Никитенко вспоминает по этому поводу проект Магницкого об уничтожении в России преподавания философии, так как оно «невозможно без пагубы религии и престола».

Другой министр народного просвещения, князь Ширинский-Шахматов, утверждал, что «польза философии не доказана, а вред от нее возможен».

Понятно, что, с этой точки зрения, все философские системы в России не более, как те галки, которые садятся на крестах и пакостят.

Да и где уж тут философия, когда один цензор в учебнике арифметики запрещает ряд точек, поставленный между цифрами, подозревая в них вредный умысел; а другой – не пропускает в географической статье места, где говорится, что в Сибири ездят на собаках, требуя, чтобы сведение это получило подтверждение от министерства внутренних дел. Бесконечная переписка ведется о том, как ставить числа месяцев – нового стиля над старым, или старого над новым.

Одного ученого на университетском диспуте «О зародыше брюхоногих слизняков» за употребление иностранных слов объявили «не любящим своего отечества и презирающим свой язык».

Цензор пушкинского «Современника» до того напуган гауптвахтою, что «сомневается, можно ли пропускать известия вроде того, что такой-то король скончался».

В сочинении по археологии нельзя говорить о римских императорах, что они убиты, – велено писать: «погибли»; а греческое слово демос – народ – заменять русским словом граждане.

И опять вспоминается Магницкий, который доказывал некогда, что книга профессора Куницына, «Естественное право», напечатанная в Петербурге, произвела революцию в Неаполе.

О книге «Проделки на Кавказе» военный министр заметил Дубельту: «Книга эта уже тем вредна, что в ней что ни строчка, то правда».

Тот же Дубельт вызвал Булгарина за неодобрительный отзыв о петербургской погоде:

«– О чем ты там нахрюкал?

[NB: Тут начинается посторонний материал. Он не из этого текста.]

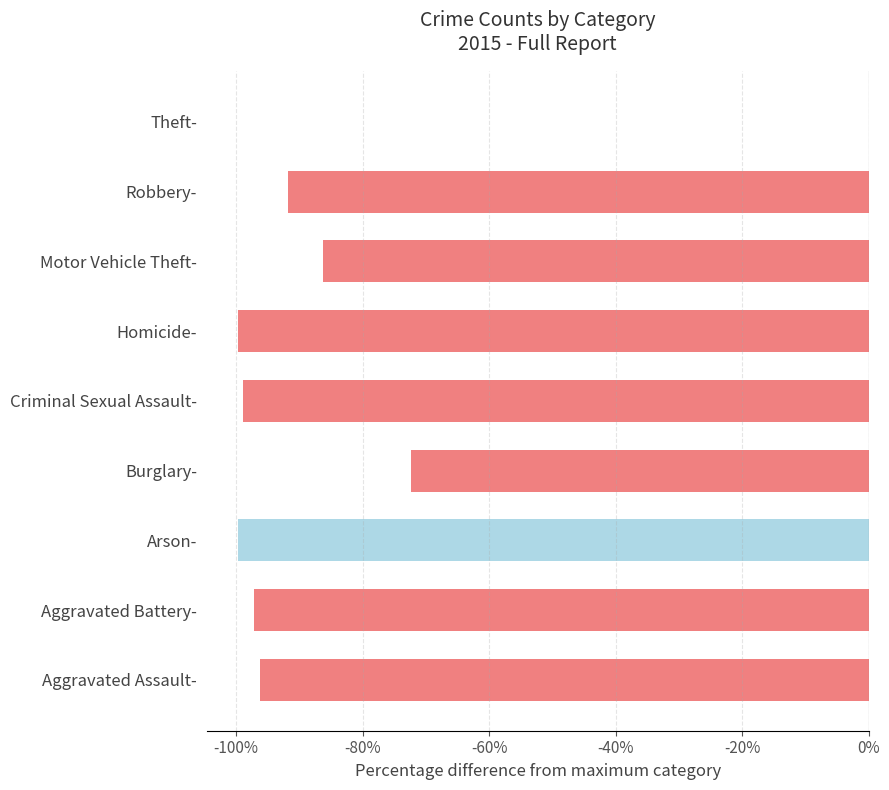

Are the bars grouped side by side (vs. stacked)?

No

Климат царской резиденции бранить? Смотри!»

Когда за философские письма Чаадаева запрещен был «Телескоп», издателей петербургских журналов вызвали в цензурный комитет: «все они вошли, согнувшись, со страхом на лицах, как школьники».

Цензоров тошнит от цензуры: «Цензура теперь хуже квартальных надзирателей. Из цензуры сделали съезжую и обращаются с мыслями, как с ворами и пьяницами. Тьфу! Что же мы, наконец, будем делать в России? Пить и буянить?»

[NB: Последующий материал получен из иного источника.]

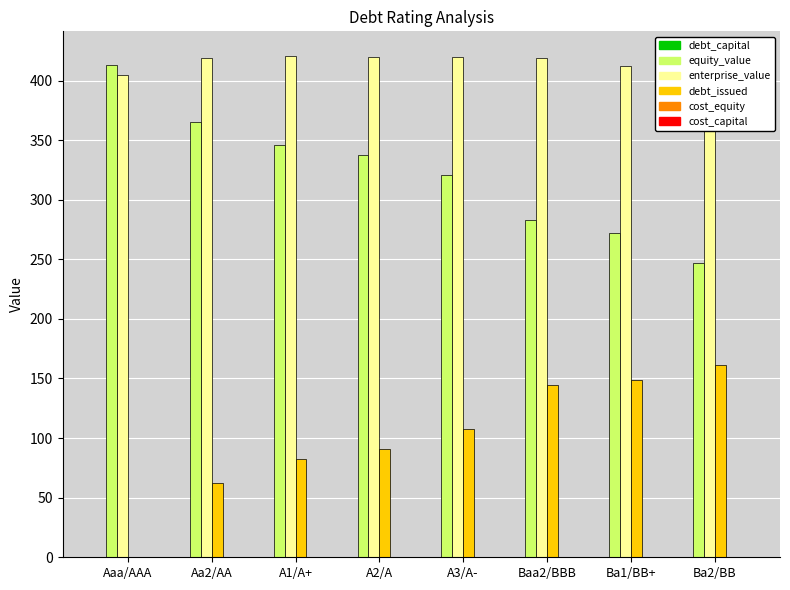

True or false: enterprise_value has a value of 129.4 at A2/A.

False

На похоронах Пушкина обманули народ: сказали, что отпевать будут в Исаакиевском соборе, и ночью, тайком, перенесли тело в Конюшенную церковь. Бенкендорф убедил государя, что готовится манифестация; по улицам стояли военные пикеты, и в толпе шныряло множество сыщиков. Точно так же тайком увезли тело в деревню.

Жена Никитенко на одной станции, неподалеку от Петербурга, увидела простую телегу, на телеге солому, под соломой гроб, обернутый рогожей. Три жандарма на почтовом дворе хлопотали о том, чтобы скорее перепрячь курьерских лошадей и скакать дальше с гробом.

– Что это такое? – спросила она у одного из находившихся здесь крестьян.

– А Бог его знает что! Вишь, какой-то Пушкин убит, и его мчат на почтовых в рогоже и соломе, прости Господи, – как собаку…

«Чтобы все, найденное мною неприличным, было исключено», – постановил Николай I о посмертном издании Пушкина.

Так похоронили того, кто сравнивал Николая I с Петром Великим и завещал, умирая: «Скажите государю, что мне жаль умереть, – был бы весь его».

Когда умер Гоголь, Погодина отдали под надзор полиции за то, что он выпустил свой журнал с черной каймою, а председатель цензурного комитета объявил, что не будет пропускать похвальных статей Гоголю – «лакейскому писателю».

«Уваров хочет, чтобы русская литература прекратилась: тогда, говорит, я буду спать спокойно».